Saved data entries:
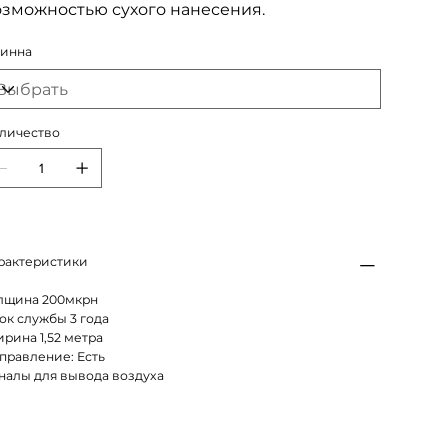
озможностью сухого нанесения.
инна
личество
рактеристики
лщина 200мкрн
ок службы 3 года
рина 1,52 метра
правление: Есть
налы для вывода воздуха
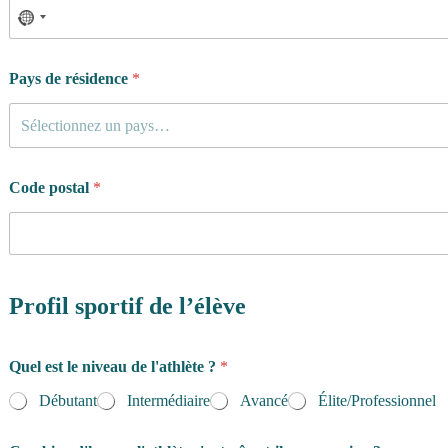
d
Pays de résidence
*
e
A
d
Sélectionnez un pays…
r
e
s
Code postal
*
s
e
d
u
r
é
Profil sportif de l’élève
e
Quel est le niveau de l'athlète ?
*
Débutant
Intermédiaire
Avancé
Élite/Professionnel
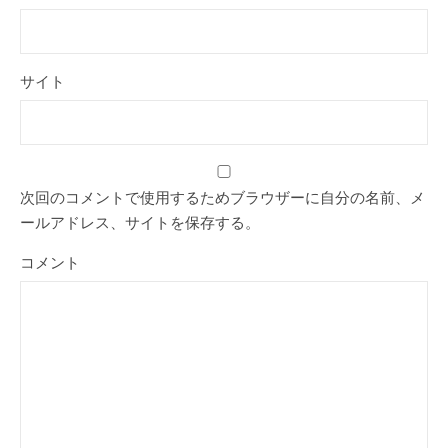
サイト
次回のコメントで使用するためブラウザーに自分の名前、メ
ールアドレス、サイトを保存する。
コメント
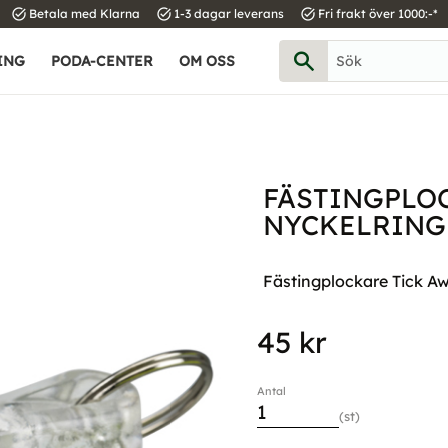
task_alt
task_alt
task_alt
Betala med Klarna
1-3 dagar leverans
Fri frakt över 1000:-*
ING
PODA-CENTER
OM OSS
FÄSTINGPLOC
NYCKELRING
Fästingplockare Tick A
45
kr
Antal
st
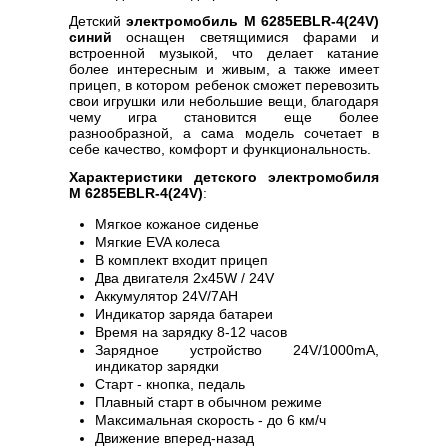
Детский
электромобиль M 6285EBLR-4(24V)
синий
оснащен светящимися фарами и
встроенной музыкой, что делает катание
более интересным и живым, а также имеет
прицеп, в котором ребенок сможет перевозить
свои игрушки или небольшие вещи, благодаря
чему игра становится еще более
разнообразной, а сама модель сочетает в
себе качество, комфорт и функциональность.
Характеристики детского электромобиля
M 6285EBLR-4(24V)
:
Мягкое кожаное сиденье
Мягкие EVA колеса
В комплект входит прицеп
Два двигателя 2х45W / 24V
Аккумулятор 24V/7AH
Индикатор заряда батареи
Время на зарядку 8-12 часов
Зарядное устройство 24V/1000mA,
индикатор зарядки
Старт - кнопка, педаль
Плавный старт в обычном режиме
Максимальная скорость - до 6 км/ч
Движение вперед-назад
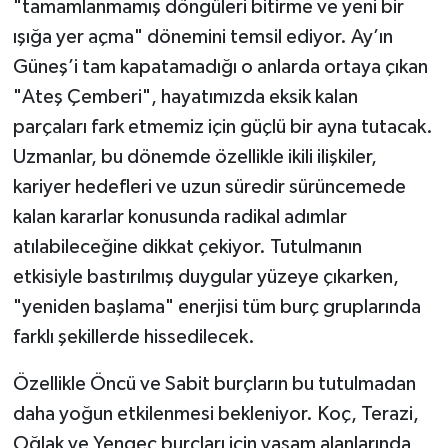
"tamamlanmamış döngüleri bitirme ve yeni bir
ışığa yer açma" dönemini temsil ediyor. Ay’ın
Güneş’i tam kapatamadığı o anlarda ortaya çıkan
"Ateş Çemberi", hayatımızda eksik kalan
parçaları fark etmemiz için güçlü bir ayna tutacak.
Uzmanlar, bu dönemde özellikle ikili ilişkiler,
kariyer hedefleri ve uzun süredir sürüncemede
kalan kararlar konusunda radikal adımlar
atılabileceğine dikkat çekiyor. Tutulmanın
etkisiyle bastırılmış duygular yüzeye çıkarken,
"yeniden başlama" enerjisi tüm burç gruplarında
farklı şekillerde hissedilecek.
Özellikle Öncü ve Sabit burçların bu tutulmadan
daha yoğun etkilenmesi bekleniyor. Koç, Terazi,
Oğlak ve Yengeç burçları için yaşam alanlarında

*TASK TO COMPLETE:*
Make an exact copy of the records above. Keep out every picture.

*SOLUTION TO THIS EXERCISE:*
озможностью сухого нанесения.
инна
личество
рактеристики
лщина 200мкрн
ок службы 3 года
рина 1,52 метра
правление: Есть
налы для вывода воздуха
d
Pays de résidence
*
e
A
d
Sélectionnez un pays…
r
e
s
Code postal
*
s
e
d
u
r
é
Profil sportif de l’élève
e
Quel est le niveau de l'athlète ?
*
Débutant
Intermédiaire
Avancé
Élite/Professionnel
サイト
次回のコメントで使用するためブラウザーに自分の名前、メ
ールアドレス、サイトを保存する。
コメント
task_alt
task_alt
task_alt
Betala med Klarna
1-3 dagar leverans
Fri frakt över 1000:-*
ING
PODA-CENTER
OM OSS
FÄSTINGPLOC
NYCKELRING
Fästingplockare Tick A
45
kr
Antal
st
Детский
электромобиль M 6285EBLR-4(24V)
синий
оснащен светящимися фарами и
встроенной музыкой, что делает катание
более интересным и живым, а также имеет
прицеп, в котором ребенок сможет перевозить
свои игрушки или небольшие вещи, благодаря
чему игра становится еще более
разнообразной, а сама модель сочетает в
себе качество, комфорт и функциональность.
Характеристики детского электромобиля
M 6285EBLR-4(24V)
:
Мягкое кожаное сиденье
Мягкие EVA колеса
В комплект входит прицеп
Два двигателя 2х45W / 24V
Аккумулятор 24V/7AH
Индикатор заряда батареи
Время на зарядку 8-12 часов
Зарядное устройство 24V/1000mA,
индикатор зарядки
Старт - кнопка, педаль
Плавный старт в обычном режиме
Максимальная скорость - до 6 км/ч
Движение вперед-назад
"tamamlanmamış döngüleri bitirme ve yeni bir
ışığa yer açma" dönemini temsil ediyor. Ay’ın
Güneş’i tam kapatamadığı o anlarda ortaya çıkan
"Ateş Çemberi", hayatımızda eksik kalan
parçaları fark etmemiz için güçlü bir ayna tutacak.
Uzmanlar, bu dönemde özellikle ikili ilişkiler,
kariyer hedefleri ve uzun süredir sürüncemede
kalan kararlar konusunda radikal adımlar
atılabileceğine dikkat çekiyor. Tutulmanın
etkisiyle bastırılmış duygular yüzeye çıkarken,
"yeniden başlama" enerjisi tüm burç gruplarında
farklı şekillerde hissedilecek.
Özellikle Öncü ve Sabit burçların bu tutulmadan
daha yoğun etkilenmesi bekleniyor. Koç, Terazi,
Oğlak ve Yengeç burçları için yaşam alanlarında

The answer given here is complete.